Segment Open

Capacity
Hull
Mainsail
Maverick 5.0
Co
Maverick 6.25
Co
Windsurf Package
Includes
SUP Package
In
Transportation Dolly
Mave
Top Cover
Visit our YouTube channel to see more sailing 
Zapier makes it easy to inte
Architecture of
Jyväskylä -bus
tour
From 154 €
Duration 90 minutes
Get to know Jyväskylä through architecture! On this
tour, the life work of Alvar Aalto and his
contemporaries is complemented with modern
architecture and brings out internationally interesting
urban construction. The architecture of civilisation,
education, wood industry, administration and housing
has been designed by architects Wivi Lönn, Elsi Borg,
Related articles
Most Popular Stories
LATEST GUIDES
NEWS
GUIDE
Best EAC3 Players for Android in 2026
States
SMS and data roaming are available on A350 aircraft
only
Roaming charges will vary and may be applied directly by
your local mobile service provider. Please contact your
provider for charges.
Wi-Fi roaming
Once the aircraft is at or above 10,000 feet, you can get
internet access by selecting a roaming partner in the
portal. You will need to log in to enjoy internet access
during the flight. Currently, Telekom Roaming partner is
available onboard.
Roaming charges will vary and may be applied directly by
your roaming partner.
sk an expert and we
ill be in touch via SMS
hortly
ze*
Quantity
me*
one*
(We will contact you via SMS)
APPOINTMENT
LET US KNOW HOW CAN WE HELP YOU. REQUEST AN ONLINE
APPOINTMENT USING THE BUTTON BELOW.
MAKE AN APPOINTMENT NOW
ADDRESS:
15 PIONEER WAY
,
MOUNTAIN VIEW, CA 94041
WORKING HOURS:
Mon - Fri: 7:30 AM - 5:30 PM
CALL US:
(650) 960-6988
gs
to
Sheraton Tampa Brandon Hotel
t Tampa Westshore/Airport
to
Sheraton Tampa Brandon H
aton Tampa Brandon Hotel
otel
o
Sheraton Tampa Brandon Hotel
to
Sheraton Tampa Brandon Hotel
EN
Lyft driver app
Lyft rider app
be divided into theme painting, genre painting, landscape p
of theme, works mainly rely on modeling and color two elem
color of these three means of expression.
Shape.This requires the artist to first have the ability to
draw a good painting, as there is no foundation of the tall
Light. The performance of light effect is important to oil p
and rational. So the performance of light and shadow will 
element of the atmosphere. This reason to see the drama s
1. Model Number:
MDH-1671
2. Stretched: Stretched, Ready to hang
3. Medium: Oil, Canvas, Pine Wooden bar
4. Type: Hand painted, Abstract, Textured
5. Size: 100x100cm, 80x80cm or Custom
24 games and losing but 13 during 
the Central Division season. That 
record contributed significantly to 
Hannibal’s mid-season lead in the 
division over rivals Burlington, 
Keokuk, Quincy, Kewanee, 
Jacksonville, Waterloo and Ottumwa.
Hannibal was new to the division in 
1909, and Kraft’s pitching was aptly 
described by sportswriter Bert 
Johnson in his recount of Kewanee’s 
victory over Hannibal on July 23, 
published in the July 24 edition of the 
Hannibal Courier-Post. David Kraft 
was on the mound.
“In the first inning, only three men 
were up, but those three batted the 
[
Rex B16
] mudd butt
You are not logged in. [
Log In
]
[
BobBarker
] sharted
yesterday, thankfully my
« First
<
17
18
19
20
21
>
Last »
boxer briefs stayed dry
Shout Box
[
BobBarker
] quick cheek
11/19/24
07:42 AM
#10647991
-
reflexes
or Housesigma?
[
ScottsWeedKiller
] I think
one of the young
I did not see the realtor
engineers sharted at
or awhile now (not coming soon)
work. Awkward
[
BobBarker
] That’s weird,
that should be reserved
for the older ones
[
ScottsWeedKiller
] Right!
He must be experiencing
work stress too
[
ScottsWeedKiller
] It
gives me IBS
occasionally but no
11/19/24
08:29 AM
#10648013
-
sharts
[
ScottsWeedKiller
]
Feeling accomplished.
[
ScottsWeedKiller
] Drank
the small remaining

Segment Closed

### What the exercise asks:
Extract every line of text from the records above, copying each one character for character in its original order.

### The answer:
Capacity
Hull
Mainsail
Maverick 5.0
Co
Maverick 6.25
Co
Windsurf Package
Includes
SUP Package
In
Transportation Dolly
Mave
Top Cover
Visit our YouTube channel to see more sailing 
Zapier makes it easy to inte
Architecture of
Jyväskylä -bus
tour
From 154 €
Duration 90 minutes
Get to know Jyväskylä through architecture! On this
tour, the life work of Alvar Aalto and his
contemporaries is complemented with modern
architecture and brings out internationally interesting
urban construction. The architecture of civilisation,
education, wood industry, administration and housing
has been designed by architects Wivi Lönn, Elsi Borg,
Related articles
Most Popular Stories
LATEST GUIDES
NEWS
GUIDE
Best EAC3 Players for Android in 2026
States
SMS and data roaming are available on A350 aircraft
only
Roaming charges will vary and may be applied directly by
your local mobile service provider. Please contact your
provider for charges.
Wi-Fi roaming
Once the aircraft is at or above 10,000 feet, you can get
internet access by selecting a roaming partner in the
portal. You will need to log in to enjoy internet access
during the flight. Currently, Telekom Roaming partner is
available onboard.
Roaming charges will vary and may be applied directly by
your roaming partner.
sk an expert and we
ill be in touch via SMS
hortly
ze*
Quantity
me*
one*
(We will contact you via SMS)
APPOINTMENT
LET US KNOW HOW CAN WE HELP YOU. REQUEST AN ONLINE
APPOINTMENT USING THE BUTTON BELOW.
MAKE AN APPOINTMENT NOW
ADDRESS:
15 PIONEER WAY
,
MOUNTAIN VIEW, CA 94041
WORKING HOURS:
Mon - Fri: 7:30 AM - 5:30 PM
CALL US:
(650) 960-6988
gs
to
Sheraton Tampa Brandon Hotel
t Tampa Westshore/Airport
to
Sheraton Tampa Brandon H
aton Tampa Brandon Hotel
otel
o
Sheraton Tampa Brandon Hotel
to
Sheraton Tampa Brandon Hotel
EN
Lyft driver app
Lyft rider app
be divided into theme painting, genre painting, landscape p
of theme, works mainly rely on modeling and color two elem
color of these three means of expression.
Shape.This requires the artist to first have the ability to
draw a good painting, as there is no foundation of the tall
Light. The performance of light effect is important to oil p
and rational. So the performance of light and shadow will 
element of the atmosphere. This reason to see the drama s
1. Model Number:
MDH-1671
2. Stretched: Stretched, Ready to hang
3. Medium: Oil, Canvas, Pine Wooden bar
4. Type: Hand painted, Abstract, Textured
5. Size: 100x100cm, 80x80cm or Custom
24 games and losing but 13 during 
the Central Division season. That 
record contributed significantly to 
Hannibal’s mid-season lead in the 
division over rivals Burlington, 
Keokuk, Quincy, Kewanee, 
Jacksonville, Waterloo and Ottumwa.
Hannibal was new to the division in 
1909, and Kraft’s pitching was aptly 
described by sportswriter Bert 
Johnson in his recount of Kewanee’s 
victory over Hannibal on July 23, 
published in the July 24 edition of the 
Hannibal Courier-Post. David Kraft 
was on the mound.
“In the first inning, only three men 
were up, but those three batted the 
[
Rex B16
] mudd butt
You are not logged in. [
Log In
]
[
BobBarker
] sharted
yesterday, thankfully my
« First
<
17
18
19
20
21
>
Last »
boxer briefs stayed dry
Shout Box
[
BobBarker
] quick cheek
11/19/24
07:42 AM
#10647991
-
reflexes
or Housesigma?
[
ScottsWeedKiller
] I think
one of the young
I did not see the realtor
engineers sharted at
or awhile now (not coming soon)
work. Awkward
[
BobBarker
] That’s weird,
that should be reserved
for the older ones
[
ScottsWeedKiller
] Right!
He must be experiencing
work stress too
[
ScottsWeedKiller
] It
gives me IBS
occasionally but no
11/19/24
08:29 AM
#10648013
-
sharts
[
ScottsWeedKiller
]
Feeling accomplished.
[
ScottsWeedKiller
] Drank
the small remaining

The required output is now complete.